#### What you will do
Write the next part of the article on notebooks for jotting down beer and liquor tasting notes, starting right after its final sentence.

### Text excerpt

Believe it or not though, you can actually taste things better in the dark. Partially stripped of one sense, we decided to make the most of our tippling and approach the tastes and flavors of our booze from a more studied angle. Of course, lest we forget the swig of Ommegang or the sip of Inchgower, we’ve taken to writing things down. Tasting notes, in other words, albeit scrawled ones.

Drinking for the sake of “research” too? Check out three of our favorite note-taking companions to have by your side.

Moleskine’s Passions Beer Journal ($20), lets you get as OCD as you want with your note-taking. Enfolded in the brand’s classic black cover, the 240-page journal includes five themed sections, as well as blank tabs for you to create your own, along with a glossary, a recipe section, a home-brewing log, and tips on pouring and glass types.

######
### Data section

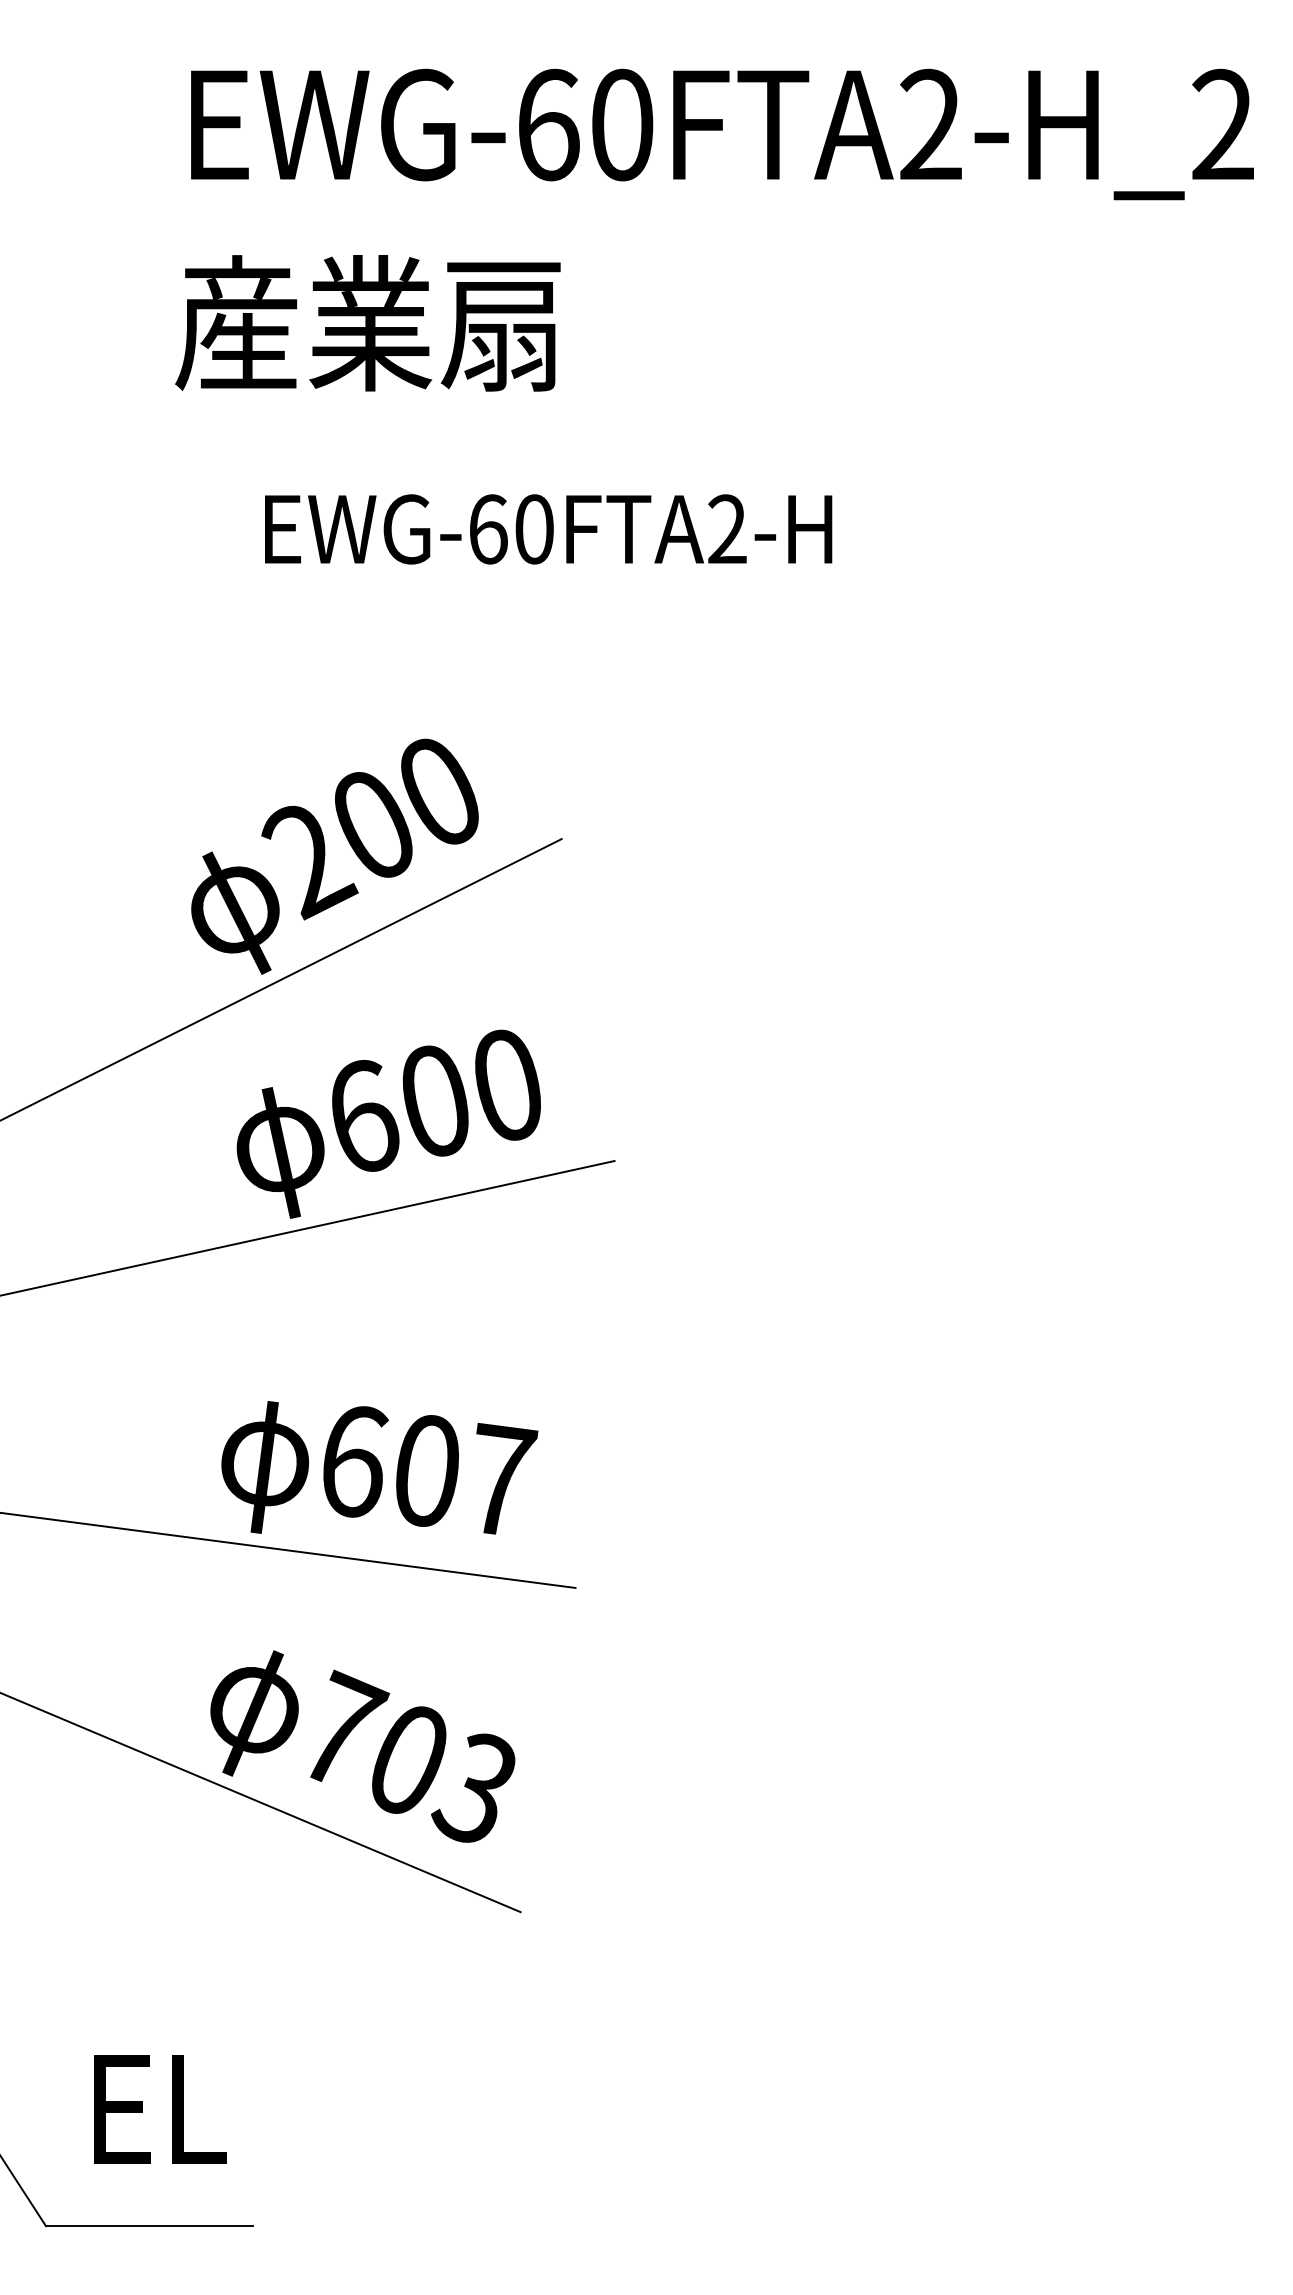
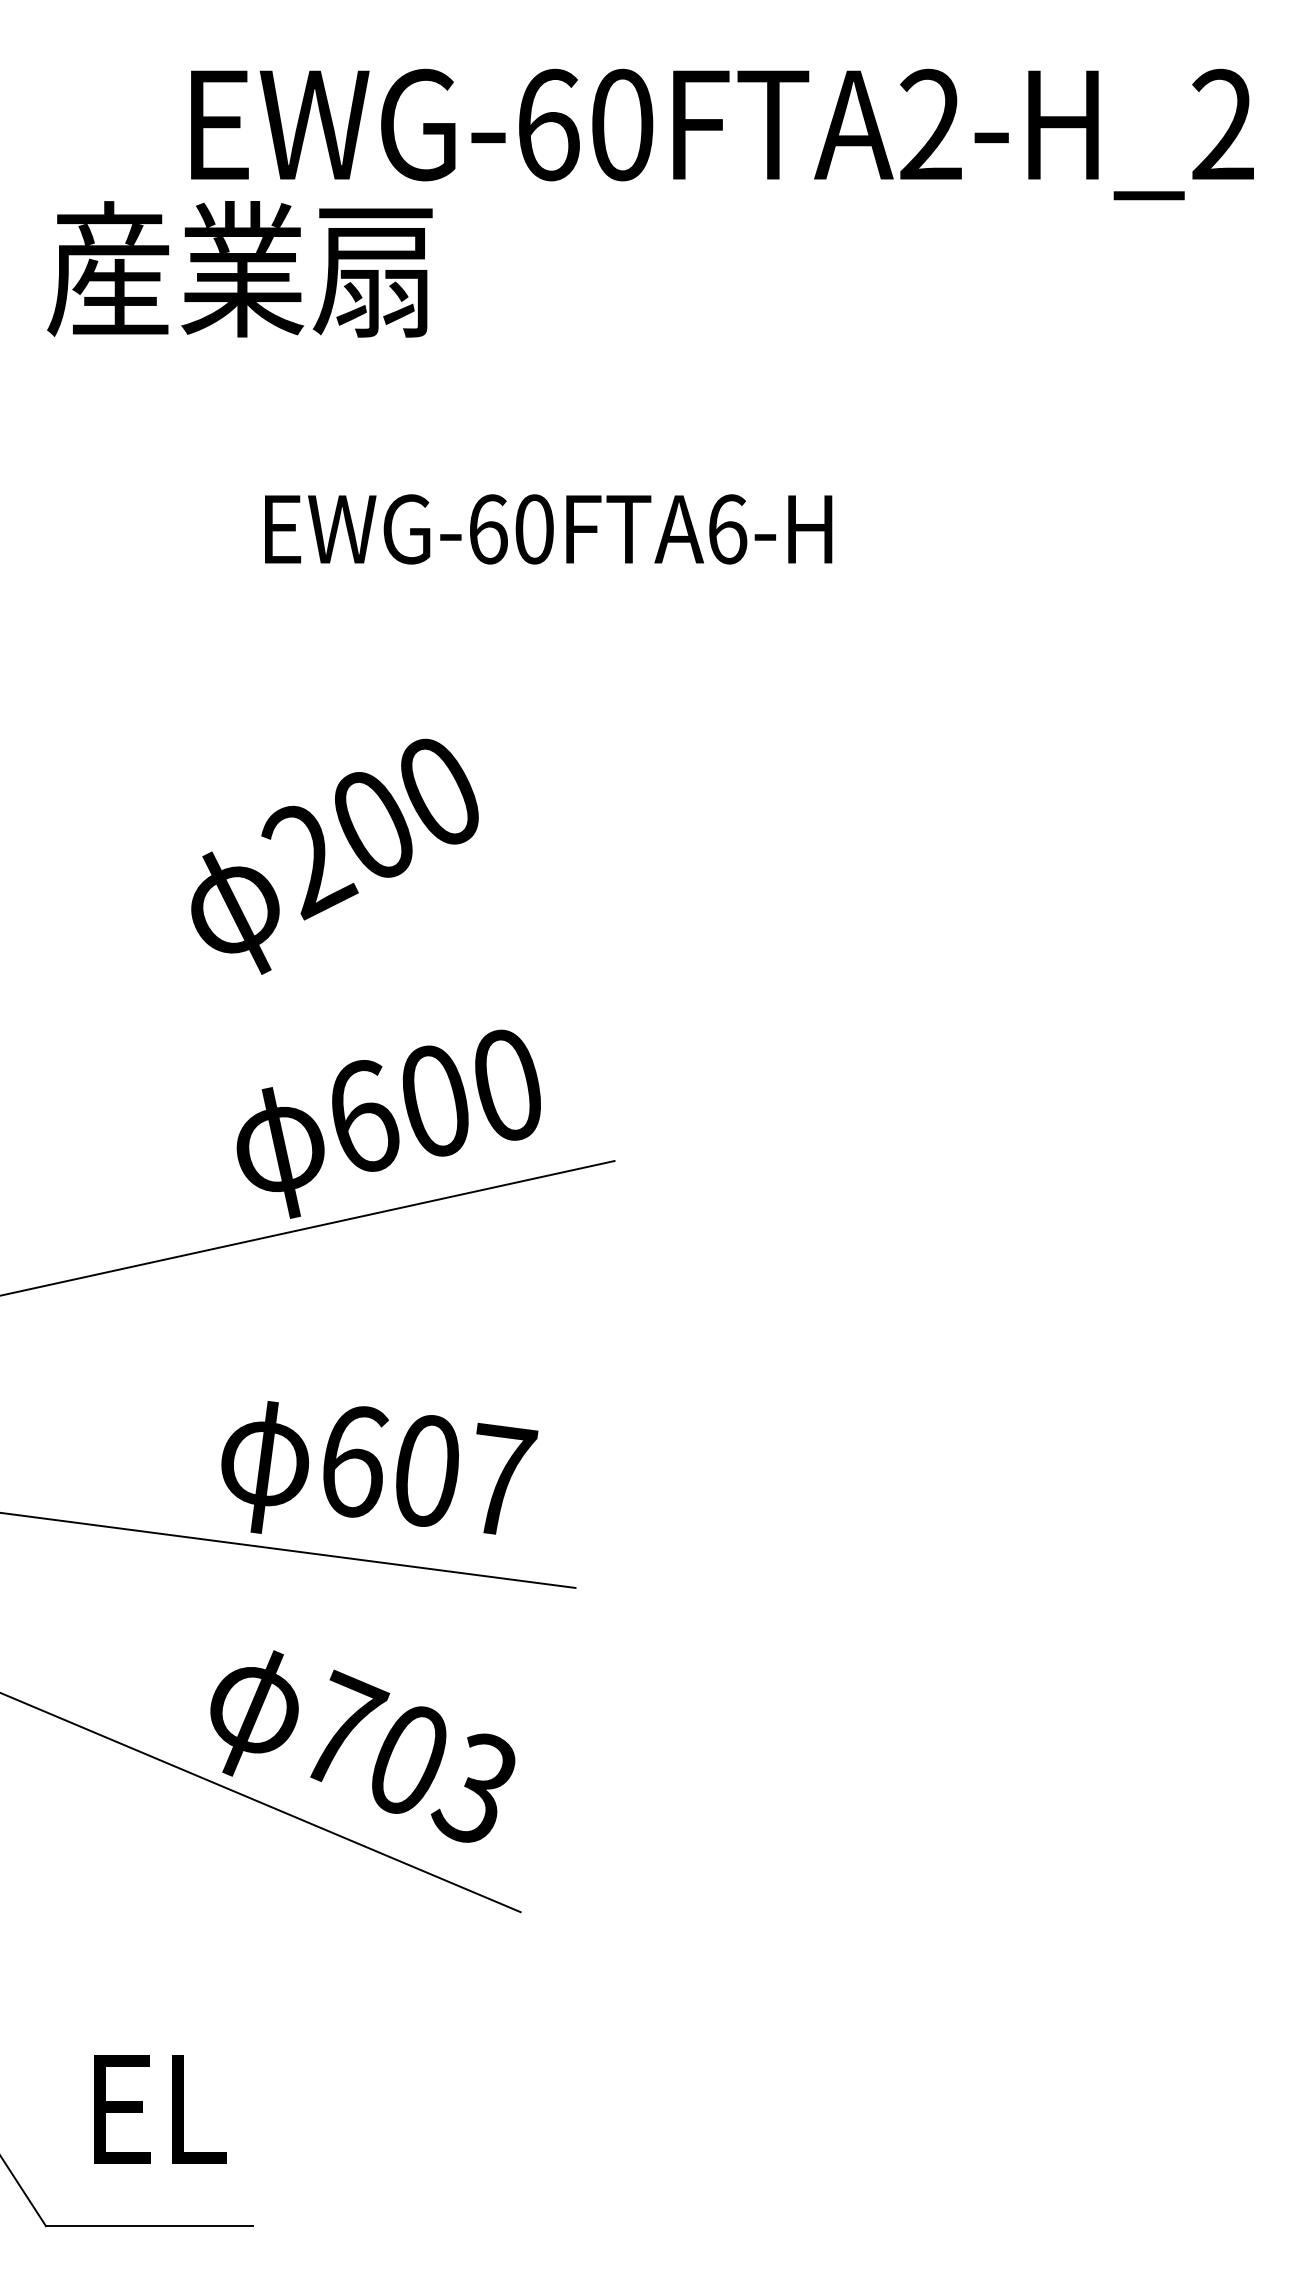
text at (367, 323) position: (367, 323) -> (239, 269)
text at (727, 529): EWG-60FTA2-H -> EWG-60FTA6-H
line at (281, 979): present -> none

######

#### Output for this exercise
More fun for groups, thisBeer Tasting Tool Kit lets you experiment with blind tastings, while the accompanying booklet breaks down various beer categories and styles by flavor profiles, colors and aromas, and regional backgrounds (so novices can get in on the action too).

At $4 a pop (or 3 for $10), 33 Drams of Whiskey is by far the most affordable option in the bunch, which is worth noting as good whiskey doesn’t often come cheap. We were especially impressed by the flavor wheel, with components that included flavors (dark fruit, floral, herbal, spicy, malty, woody, etc), body, legs, balance, and linger.